Texte de la page:
* * * * * * *

Chroniquer sur l'actualité durant une longue période donne parfois l'impression de vivre une sorte de jour de la marmotte. Les mêmes événements se reproduisent, seuls les acteurs changent. C'est la reproduction du même de l'identique. Une sorte de fatalité de l'histoire humaine.
Il en va ainsi de la question du Canada français ou vu sous un autre angle de la survie des minorités canadiennes-françaises au Canada. Ces dernières semaines, les événements politiques dans deux provinces, à l'exception du Québec, nous rappellent la fragilité de l'héritage français au Canada. À titre d'exemple, la décision de Doug Ford de couper les budgets au français en Ontario et le résultat des élections au Nouveau-Brunswick où la fin du bilinguisme officiel était un enjeu de l'élection. Le 27 avril 2016, j'ai consacré une chronique à ce sujet dans EstriePlus. Cette semaine, l'actualité de mes propos d'alors me permet d'en repiquer une large partie pour faire le point sur la situation actuelle. Immersion dans l'univers canadien-français au Canada.
Le savant et le politique
La question du Canada français n'a jamais été autant d'actualité dans la littérature savante. On compte de nombreux ouvrages savants qui font de cette question, le sujet central de leurs réflexions. Il y a l'ouvrage de Jean-François Laniel et Joseph Yvon Thériault sur le Retour sur des États généraux du Canada français, celui de Jean-François Caron et Marcel Martel sur Le Canada français et la Confédération et l'ouvrage de Jean-François Caron Être fédéraliste au Québec. Comprendre les raisons de l'attachement des Québécois au Canada. Il ne faudrait pas passer sous silence l'œuvre d'Yvan Lamonde dont le dernier tome sur la modernité au Québec se consacre à l'émergence de la Révolution tranquille et à l'apparition du Québec avec la Révolution tranquille.
Sans compter les revues savantes comme le Bulletin d'histoire politique qui consacre son numéro d'hiver 2016 au bilan historiographique de la francophonie nord-américaine ou encore la revue Arguments qui nous parle de la Révolution tranquille ainsi que la revue Mens qui revient sur l'héritage de la Commission royale d'enquête sur le bilinguisme et le biculturalisme mieux connu sous le nom de Commission Laurendeau-Dunton. Sans oublier l'éclairant ouvrage de Valérie Lapointe Gagnon intitulé, Panser le Canada. Une histoire intellectuelle de la commission Laurendeau-Dunton publiée chez Boréal.

* * * * * * *

Données affichées:
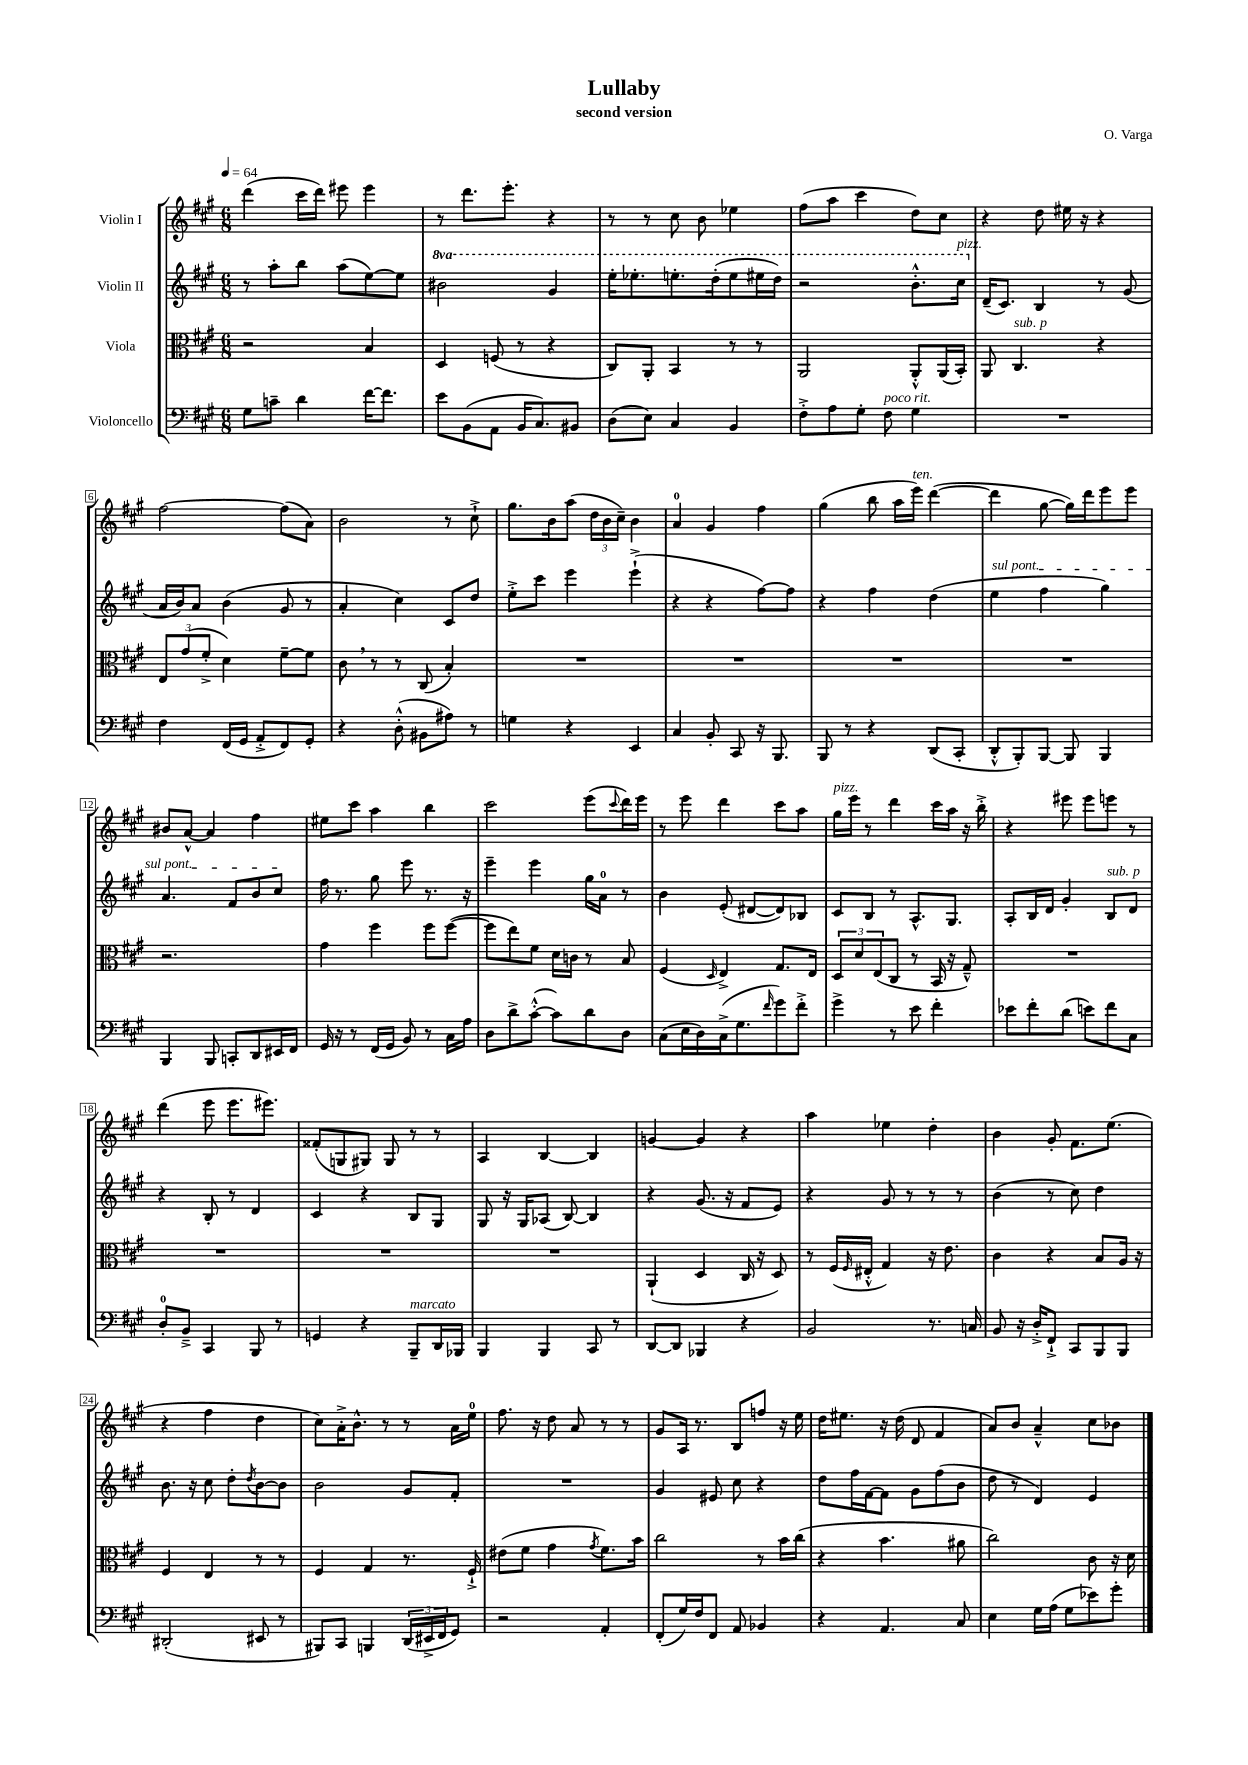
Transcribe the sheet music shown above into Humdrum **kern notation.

**kern	**kern	**kern	**kern
*staff4	*staff3	*staff2	*staff1
*clefF4	*clefC3	*clefG2	*clefG2
*k[f#c#g#]	*k[f#c#g#]	*k[f#c#g#]	*k[f#c#g#]
*M6/8	*M6/8	*M6/8	*M6/8
*MM64	*MM64	*MM64	*MM64
8G#	2r	8r	(4ddd
8c~	.	8aa'	.
4d	.	8bb	16ccc#
.	.	.	16ddd)
.	.	(8aa	8eee#
[16f#	4B	[8ee)	4eee#
8.f#]	.	.	.
.	.	8ee]	.
=	=	=	=
8e	4D	2bb#	8r
(8BB	.	.	8.ddd
8AA	(8F	.	.
.	.	.	8.eee'
16BB	8r	.	.
8.C#)	.	.	.
.	4r	4gg#	4r
8BB#	.	.	.
=	=	=	=
(8D	8C#)	16eee'	8r
.	.	8.eee-'	.
8E)	8AA'	.	8r
4C#	4BB	8.eee'	8cc#
.	.	.	8b
.	.	(16ddd'	.
4BB	8r	8eee	4ee-
.	8r	16eee#	.
.	.	16ddd)	.
=	=	=	=
8F#'^	2AA	2r	(8ff#
8A	.	.	8aa
8G#'	.	.	4ccc#
8F#	.	.	.
4G#	8AA'^^	8.bb'^^	8dd)
.	(16AA	.	8cc#
.	16BB')	16ccc#	.
=	=	=	=
2.r	8AA	(16d~	4r
.	.	8.c#)	.
.	4.C#	.	.
.	.	4B	8dd
.	.	.	16ee#
.	.	.	16r
.	4r	8r	4r
.	.	(8g#	.
=	=	=	=
4F#	12E	16a	[2ff#
.	.	16b)	.
.	(12g#	.	.
.	.	8a	.
.	12f#'^	.	.
(16FF#	4d)	(4b	.
16GG#	.	.	.
8AA'^	.	.	.
8FF#)	[8f#~	8g#	(8ff#]
8GG#'	8f#]	8r	8a)
=	=	=	=
4r	8c#	4a'	2b
.	8r	.	.
(8D'^^	8r	4cc#)	.
8BB#	(8C#	.	.
8A#)	4B')	8c#	8r
8r	.	8dd	8cc#`^
=	=	=	=
4G	2.r	8ee'^	8.gg#
.	.	8ccc#	.
.	.	.	16b
4r	.	4eee	(8aa
.	.	.	24dd
.	.	.	24b
.	.	.	24cc#~)
4EE	.	(4eee`^	4b
=	=	=	=
4C#	2.r	4r	4a
8BB'	.	4r	4g#
8CC#	.	.	.
16r	.	[8ff#)	4ff#
8.BBB	.	.	.
.	.	8ff#]	.
=	=	=	=
8BBB	2.r	4r	(4gg#
8r	.	.	.
4r	.	4ff#	8bb
.	.	.	16aa
.	.	.	16eee)
(8DD	.	(4dd	([4ddd
8CC#'	.	.	.
=	=	=	=
8DD'^^	2.r	4ee	4ddd]
8BBB')	.	.	.
[8BBB	.	4ff#	[8gg#
8BBB]	.	.	16gg#])
.	.	.	16ddd
4BBB	.	4gg#)	8eee
.	.	.	8eee
=	=	=	=
4BBB	2.r	4.a	8b#
.	.	.	[8a^^
8BBB	.	.	4a]
8CC'	.	8f#	.
8DD	.	8b	4ff#
16EE#	.	8cc#	.
16FF#	.	.	.
=	=	=	=
16GG#	4g#	16ff#	8ee#
16r	.	8.r	.
8r	.	.	8ccc#
(16FF#	4ff#	8gg#	4aa
16GG#	.	.	.
8BB)	.	8eee	.
8r	8ff#	8.r	4bb
16C#	([8ff#	.	.
16A	.	16r	.
=	=	=	=
8D	8ff#]	4eee~	2ccc#
8d^	8ee)	.	.
([8c#'^^	8f#	4eee	.
8c#])	16d	.	.
.	16c	.	.
8d	8r	16gg#	(8eee
.	.	16a	.
.	.	.	8qqccc#
8D	8B	8r	16ddd)
.	.	.	16eee
=	=	=	=
(8C#	(4F#	4b	8r
16E	.	.	8eee
16D)	.	.	.
.	16qqD	.	.
(16C#^	4E^)	(8e'	4ddd
8.G#	.	.	.
.	.	[8d#	.
16qqf#	.	.	.
8g#)	8.G#	8d#])	8ccc#
8f#'^	.	8B-	8aa
.	16E	.	.
=	=	=	=
4g#^	12D	8c#	16gg#
.	.	.	16eee
.	12d	.	.
.	.	8B	8r
.	(12E	.	.
8r	8C#	8r	4ddd
8e	8r	8.A^^	.
4f#'	16BB	.	16ccc#
.	16r	8.G#	16aa
.	8G#~^^)	.	16r
.	.	.	16bb'^
=	=	=	=
8e-	2.r	8A'	4r
8f#'	.	16B	.
.	.	16d	.
(8d	.	4g#'	8eee#
8e)	.	.	8eee#
8f#	.	8B	8eee
8C#	.	8d	8r
=	=	=	=
8D'	2.r	4r	(4ddd
8BB~^	.	.	.
4CC#	.	8B'	8eee
.	.	8r	8.eee
8BBB	.	4d	.
.	.	.	8.eee#)
8r	.	.	.
=	=	=	=
4GG	2.r	4c#	(8f##'
.	.	.	8G
4r	.	4r	8G#)
.	.	.	8G#
8BBB~	.	8B	8r
16DD	.	8G#	8r
16BBB-	.	.	.
=	=	=	=
4BBB	2.r	8G#	4A
.	.	16r	.
.	.	16G#	.
4BBB	.	(8A-	[4B
.	.	[8B)	.
8CC#	.	4B]	4B]
8r	.	.	.
=	=	=	=
[8DD	(4AA`	4r	[4g
8DD]	.	.	.
4BBB-	4D	(8.g#	4g]
.	.	16r	.
4r	16C#	8f#	4r
.	16r	.	.
.	8D)	8e)	.
=	=	=	=
2BB	8r	4r	4aa
.	(16F#	.	.
.	16qqF#	.	.
.	16E#'^^	.	.
.	4G#)	8g#	4ee-
.	.	8r	.
8.r	16r	8r	4dd'
.	8.e	.	.
.	.	8r	.
16C	.	.	.
=	=	=	=
8BB	4c#	(4b	4b
16r	.	.	.
16D'^	.	.	.
8FF#`^	4r	8r	8g#'
8CC#	.	8cc#)	8.f#
8BBB	8B	4dd	.
.	.	.	(8.ee
8BBB	16A	.	.
.	16r	.	.
=	=	=	=
(2DD#'	4F#	8.b	4r
.	.	16r	.
.	4E	8cc#	4ff#
.	.	8dd'	.
.	.	8qdd	.
8EE#	8r	[8b	4dd
8r	8r	8b]	.
=	=	=	=
8BBB#)	4F#	2b	8cc#)
8CC#	.	.	16a'^
.	.	.	8.b^^
4BBB	4G#	.	.
.	.	.	8r
(24DD	8.r	8g#	8r
24EE#^	.	.	.
24FF#	.	.	.
8GG#)	.	8f#'	16a
.	16F#`^	.	16ee
=	=	=	=
2r	(8e#	2.r	8.ff#
.	8f#	.	.
.	.	.	16r
.	4g#	.	8dd
.	.	.	8a
.	8qg#	.	.
4AA'	8.f#)	.	8r
.	.	.	8r
.	16b	.	.
=	=	=	=
(8FF#'	2cc#	4g#	8g#
16G#)	.	.	16A
16F#	.	.	8.r
8FF#	.	8e#	.
8AA	.	8cc#	8B
4BB-	8r	4r	8ff
.	16b	.	16r
.	(16cc#	.	16ee
=	=	=	=
4r	4r	8dd	16dd
.	.	.	8.ee#
.	.	16ff#	.
.	.	[16f#	.
4.AA	4.b	8f#]	16r
.	.	.	(16dd
.	.	8g#	8d
.	.	(8ff#	4f#
8C#	8a#	8b	.
=	=	=	=
4E	2cc#)	8dd	8a)
.	.	8r	8b
16G#	.	4d)	4a~^^
(16A	.	.	.
8G#	.	.	.
8e-)	8c#	4e	8cc#
8g#'	16r	.	8b-
.	16d	.	.
==	==	==	==
*-	*-	*-	*-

* * * * * * *

Consigne:
D'après la chronique sur le Canada français, quelle revue savante consacre son numéro d'hiver 2016 au bilan historiographique de la francophonie nord-américaine ? Les entrées n'interviennent pas ici.

Réponse finale:
Le Bulletin d'histoire politique.